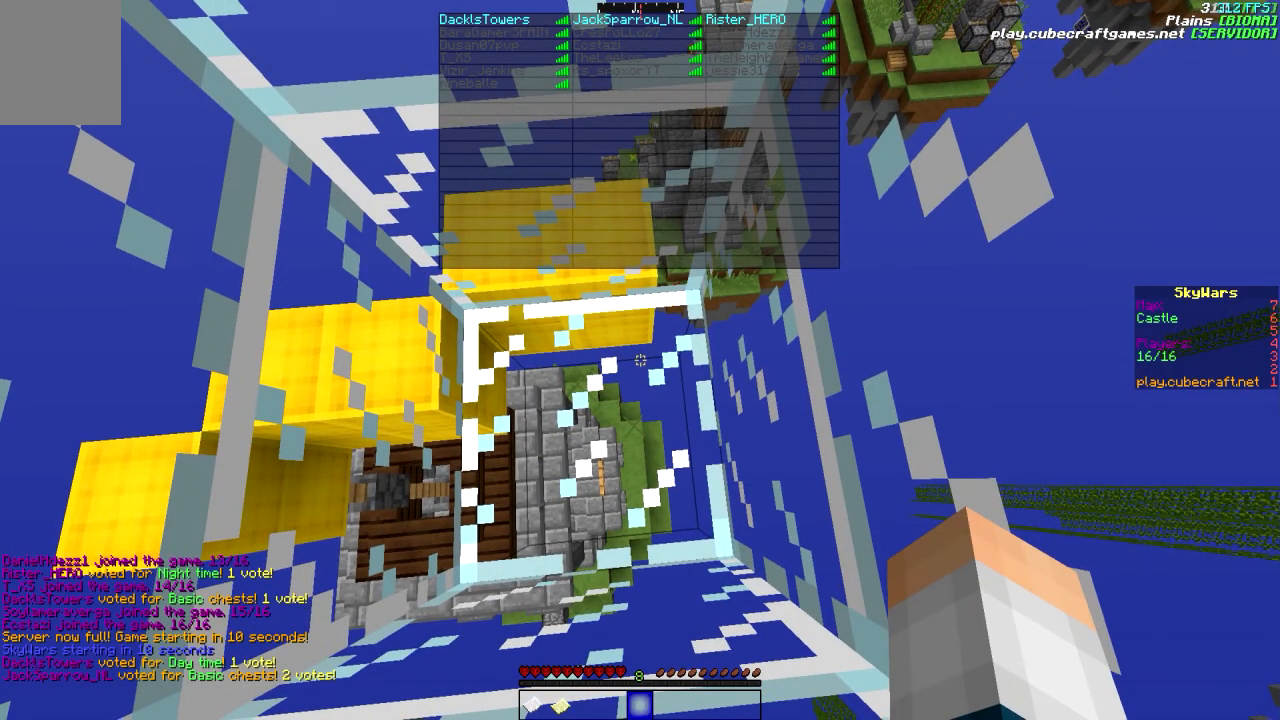
{"keys": [], "mouse": [], "events": []}
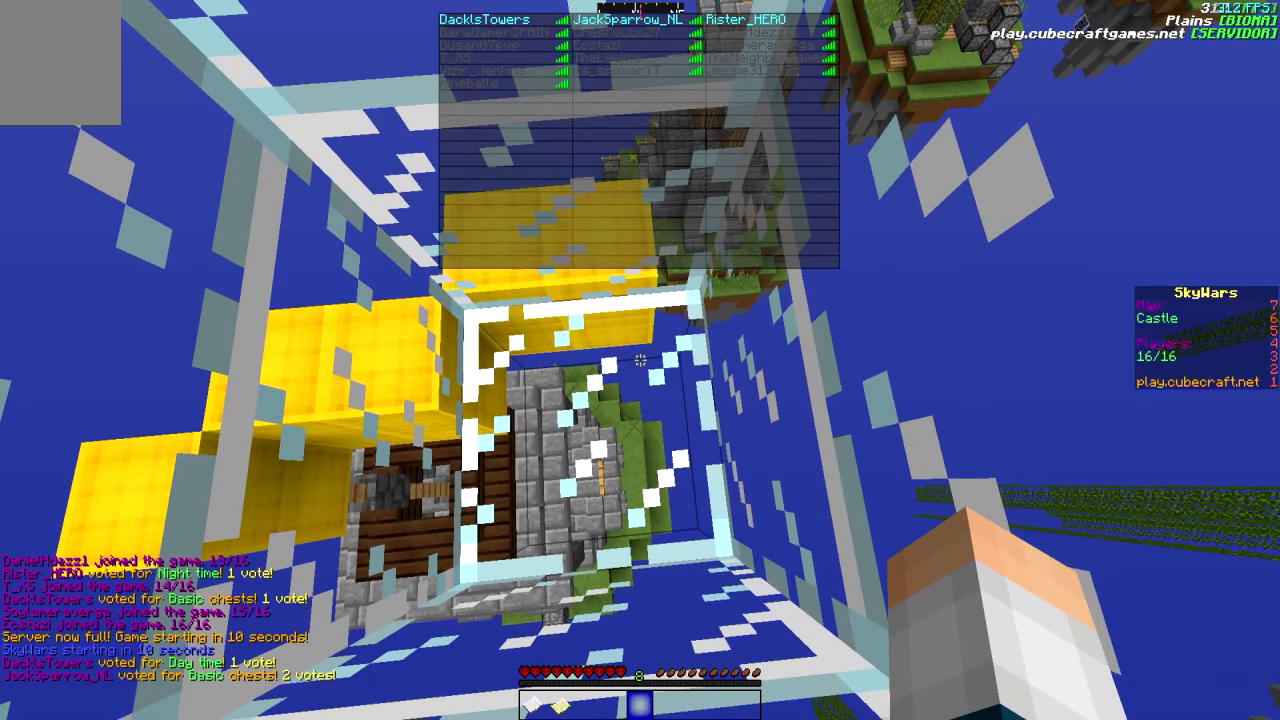
{"keys": [], "mouse": [], "events": []}
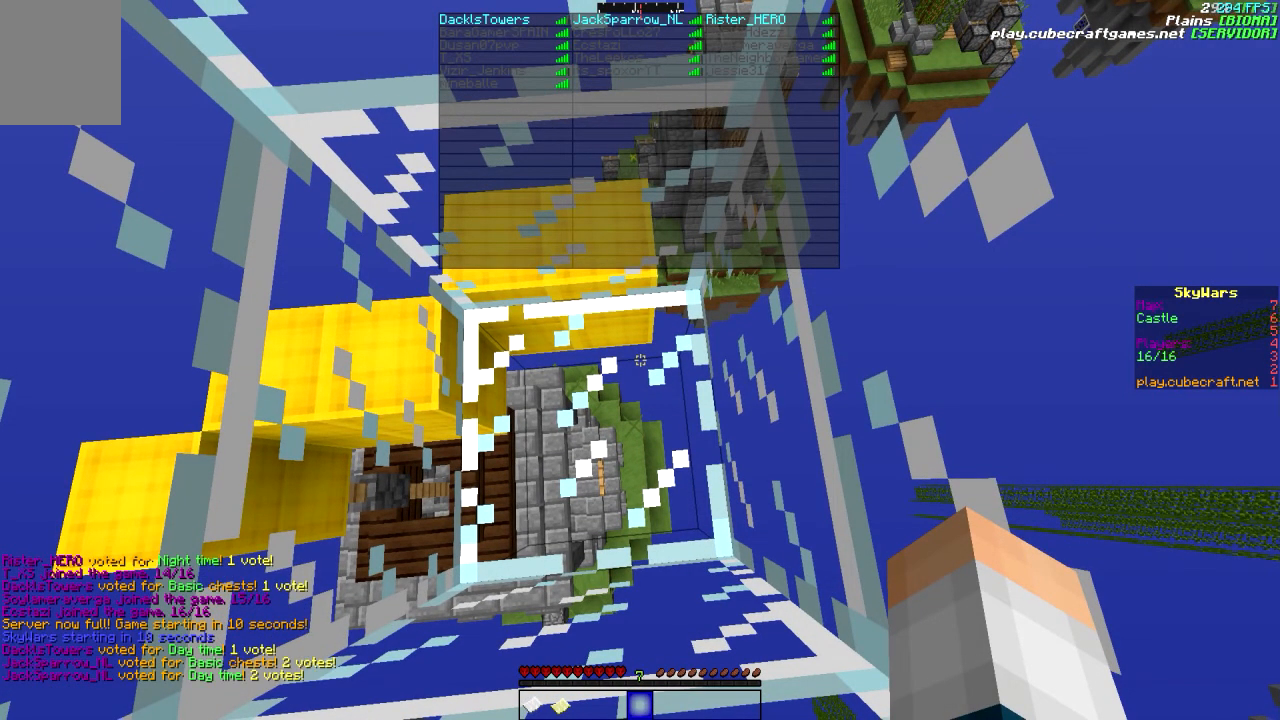
{"keys": ["w"], "mouse": [], "events": [[417, "w", "down"]]}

ACTION ITEM: Leave out the images and write out the listing above exactly.

SOLUTION TO THIS PROBLEM:
{"keys": [], "mouse": [], "events": []}
{"keys": [], "mouse": [], "events": []}
{"keys": ["w"], "mouse": [], "events": [[417, "w", "down"]]}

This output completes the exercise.